I can’t help but recall a policy that one of my HR departments wrote and enforced that was not aligned with helping employees get their jobs done successfully. It was the most ridiculous and complicated policy I have ever seen. In fact, I don’t even think I could explain it to you accurately. However, my experience with reading the policy, being asked to enforce it and training other leaders to enforce it was enough to make me start thinking – reflecting, really. Did my HR team really understand who its customers were when they wrote this policy?

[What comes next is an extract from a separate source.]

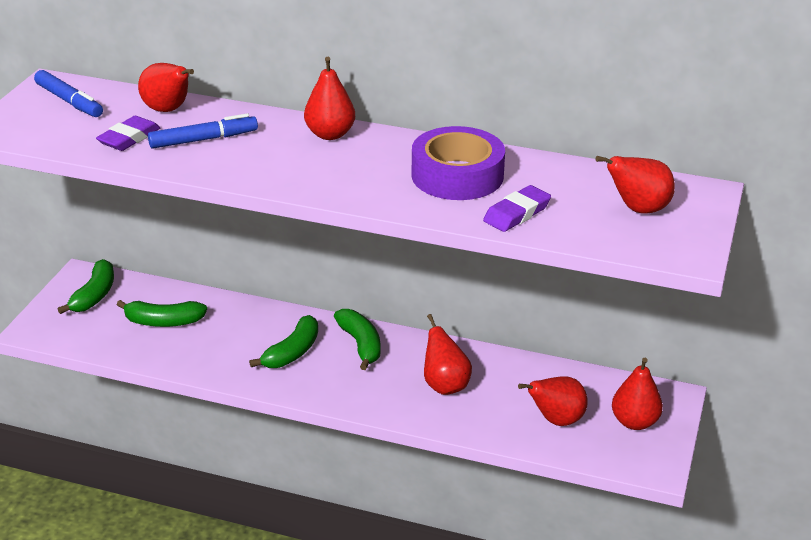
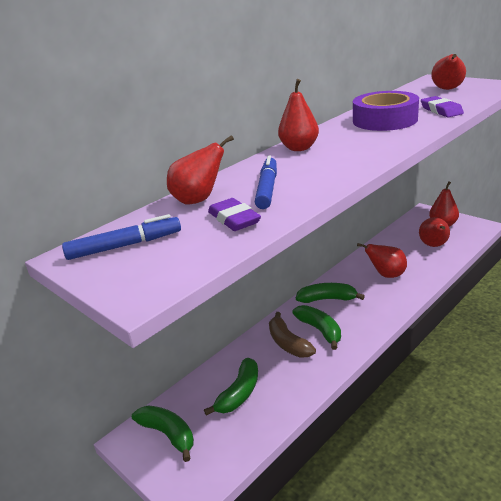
camera: 60 degrees left, 5 degrees down
(257, 334) = (288, 343): none -> brown banana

To be effective leaders and HR professionals, we need to understand how our practices, policies and initiatives impact our employees. Sometimes, we focus so much on risk – creating policies to protect the organization from legal action, sending communications that are too business-oriented and complicated because we want to make sure that we document our conversations with our employees or rewriting procedures/policies because of one person or one incident.

We need to remember that the key is to manage risk, not let it manage you. Don’t let the fear of the legal system be an excuse for not providing your employees, your customers, with an engaging work environment where they can thrive, grow and have some fun!

Don’t make assumptions. Ask a lot of questions. Work next to your employees, not above them or below them. Be creative when determining how to best serve your customers, your employees. Make sure they are at the forefront of your mind when making decisions. Make sure they have all the resources and support they need to do their jobs in the most efficient and effective ways. Make sure you understand their perspective as they are the ones on the front line.